As the mAb B10G5 recognizes both sMIC and membrane-bound MIC as we have described previously , we thus sought to confirm that sMIC indeed negatively impacts tumor response to PD1/PD-L1 therapy, with a sMIC-expressing syngeneic tumor model (Additional file 1: Figure S2). Of note, tumors express strictly membrane-bound MIC rarely arose in animals [27, 32], which makes it unfeasible to address how much impact membrane-bound MIC has on PD1/PD-L1 blockade therapy. We compared tumor response to anti-PD-L1 antibody in the well-described syngeneic TRAMP-C2 and sMICB-overexpressing TRAMP-C2-sMICB mouse prostate tumor models. In agreement with our findings in TRAMP/MICB mice, animals bearing TRAMP-C2-sMICB tumors elicited impaired response to anti-PD-L1 antibody therapy as compared to mice bearing TRAMP-C2 tumors (Additional file 1: Figure S2b-d).
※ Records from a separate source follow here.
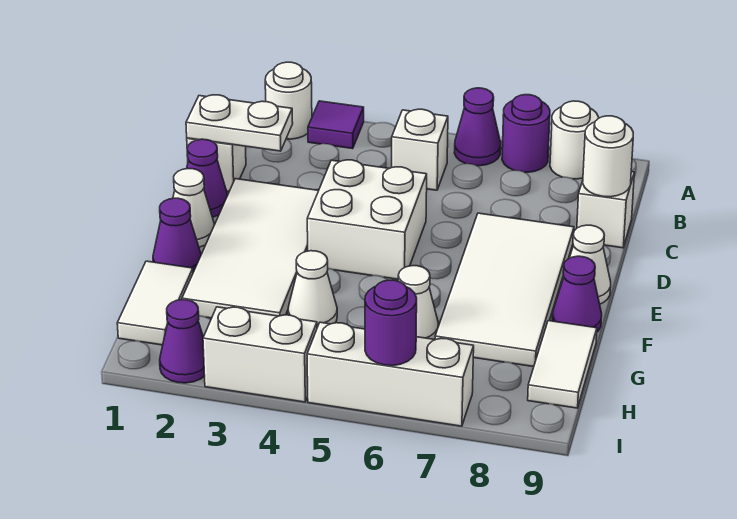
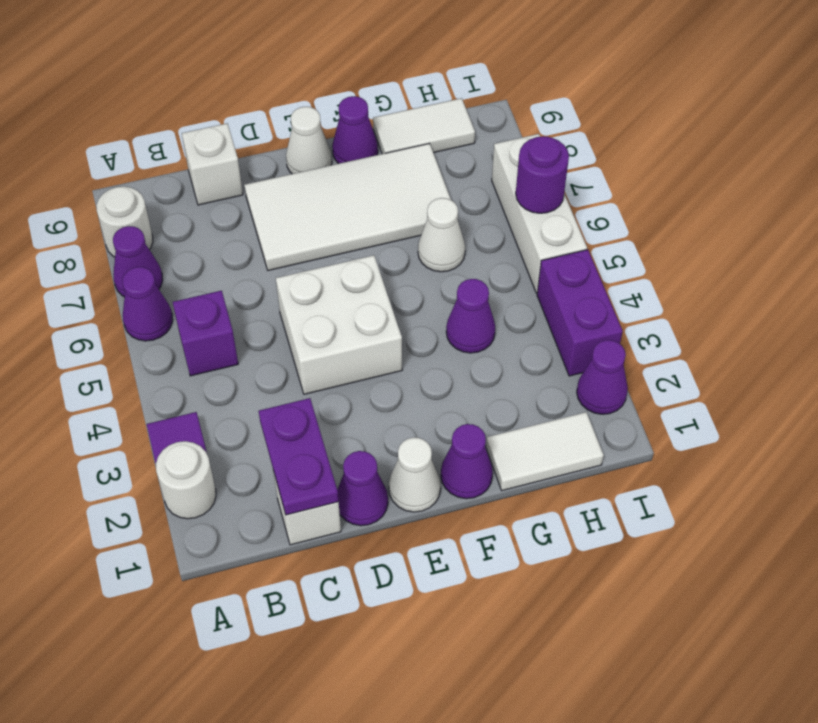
purple round brick A7 level 1 -> purple cone A7 level 1
white brick B5 level 1 -> purple brick B5 level 1
white plate C1:C2 level 2 -> purple plate C1:C2 level 2
white round brick C9 level 2 -> none
white tile D2:G3 level 1 -> none
white cone G4 level 1 -> purple cone G4 level 1
white brick I3:I4 level 1 -> purple brick I3:I4 level 1

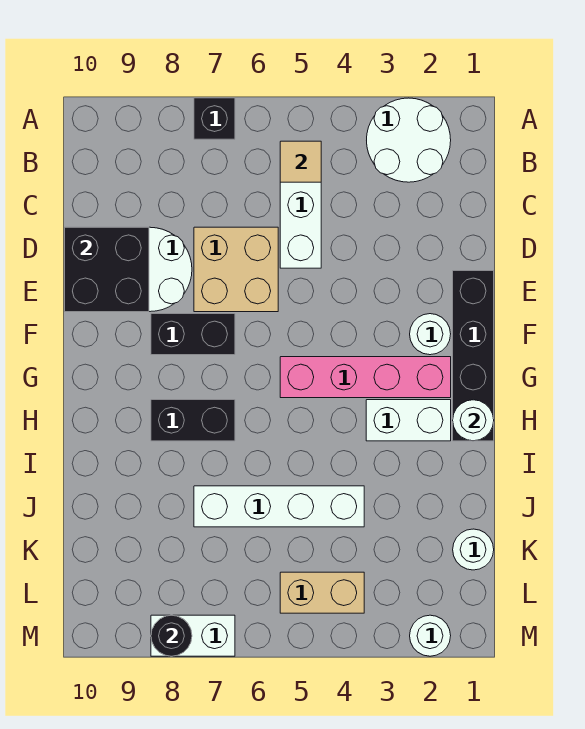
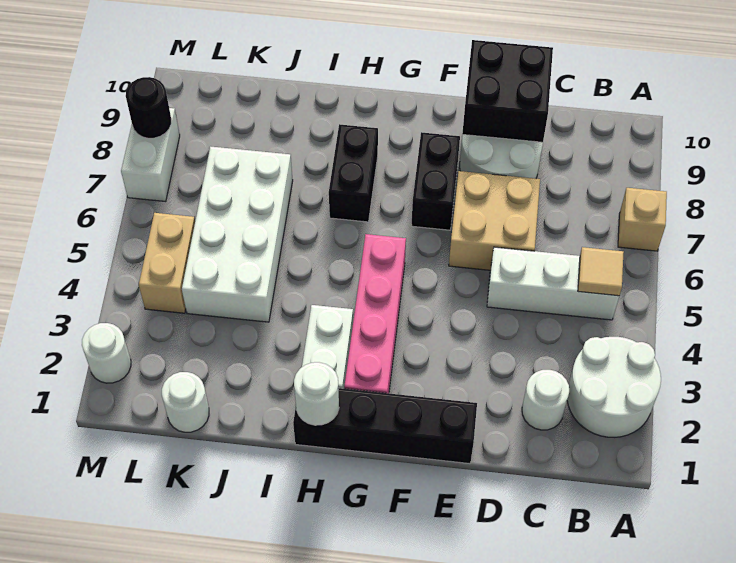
black brick A7 level 1 -> tan brick A7 level 1
white round brick F2 level 1 -> white round brick C2 level 1
white brick J4:J7 level 1 -> white brick J4:K7 level 1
To substantiate the observation that targeting sMIC enables/enhances the response of sMIC+ tumors to PD1/PD-L1 blockade treatment, we randomize mice bearing TRAMP-C2-sMICB tumors into four treatment groups of control, monotherapy with B10G5 or a PD1 blocking antibody, and the combination therapy (Additional file 1: Figure S3). Consistent with the outcome in TRAMP/MICB mice, combination therapy resulted in better outcome than monotherapy of B10G5 or the PD1 blockade antibody (Additional file 1: Figure S3).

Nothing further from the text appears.